Segundo conta, o movimento da rua aumentou bastante quando, alguns metros à frente, novas ruas foram abertas facilitando o acesso a bairros da região ao centro da cidade. ''Antes aqui era bem sossegado. Só que agora as pessoas não respeitam mais nada. Eu não permito mesmo que meus filhos saiam a pé.
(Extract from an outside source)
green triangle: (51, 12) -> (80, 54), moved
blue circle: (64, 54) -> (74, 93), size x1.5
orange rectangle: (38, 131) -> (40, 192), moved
Se tiverem que ir à mercearia, que fica em frente ao prédio, eu fico falando para eles olharem, olharem, olharem para os dois lados e só atravessar quando não tiver nenhum carro na rua.''
Tanto medo pode parecer exagero para alguns, mas é justificável para o presidente da Associação de Moradores do Jardim Jamaica - e morador do mesmo condomínio de Vania -, Almerindo Ferreira da Silva, de 53 anos. ''A gente se sente ameaçado de sair de casa. Toda vez que uma criança ou idoso tem que sair do prédio a gente fica com medo''. Para complicar ainda mais, em frente ao local onde mora há um ponto de ônibus, um carrinho de lanche, um orfanato e, na esquina, uma igreja. ''Em horário de pico fica difícil até de sair de casa.''
Silva assegura que já encaminhou pedidos de solução para a Companhia Municipal de Trânsito e Urbanização (CMTU), mas nunca recebeu retorno. ''Já deve fazer mais de dois anos. Nunca tive retorno. Nem sobre a sinalização da rua, nem sobre a falta de calçadas.''
Na Zona Leste, Jardim Novo Antares, a universitária Luciana também se sente insegura. ''Normalmente são jovens que dirigem correndo. Nos finais de semana, muitos passam bêbados e à noite todos os carros passam correndo muito.'' De acordo com o diretor de Trânsito da CMTU, Álvaro Grotti Júnior, a descrição da estudante coincide com dados nacionais sobre o perfil do motorista que se envolve em acidentes. ''Pesquisas apontam que homens de 25 a 40 anos são os que mais se envolvem em complicações no trânsito. Acredito que seja porque nesta faixa etária a pessoa já tem mais independência, o carro é próprio e então se sente mais confiante.''
Conforme explica, situações como a dos bairros visitados pela reportagem da FOLHA acontecem em outros pontos da cidade e são resultado do crescimento urbano. ''Isso é natural que aconteça e o Ippul (Instituto de Pesquisa e Planejamento Urbano de Londrina) faz estudos para que o trânsito seja controlado. Nós fazemos a sinalização com placas, orientação horizontal e vertical, só que, infelizmente, as pessoas não respeitam.''
Grotti Jr. completa que, por determinação do Código de Trânsito Brasileiro, está proibida a construção de qualquer ondulação transverssal nas ruas, como os antigos quebra-molas. ''O código entende que estes obstáculos atrapalham e punem motoristas responsáveis e ônibus urbanos. Então recomendam apenas a sinalização.''
Em relação aos pedidos de soluções, como os feitos por Silva, ele afirma que recebe vários por mês e que todos são avaliados, só que alguns deles -''como deve ser o caso do Jardim Jamaica'' - levam mais tempo para ser respondidos, porque passam por avaliação dos técnicos do Ippul.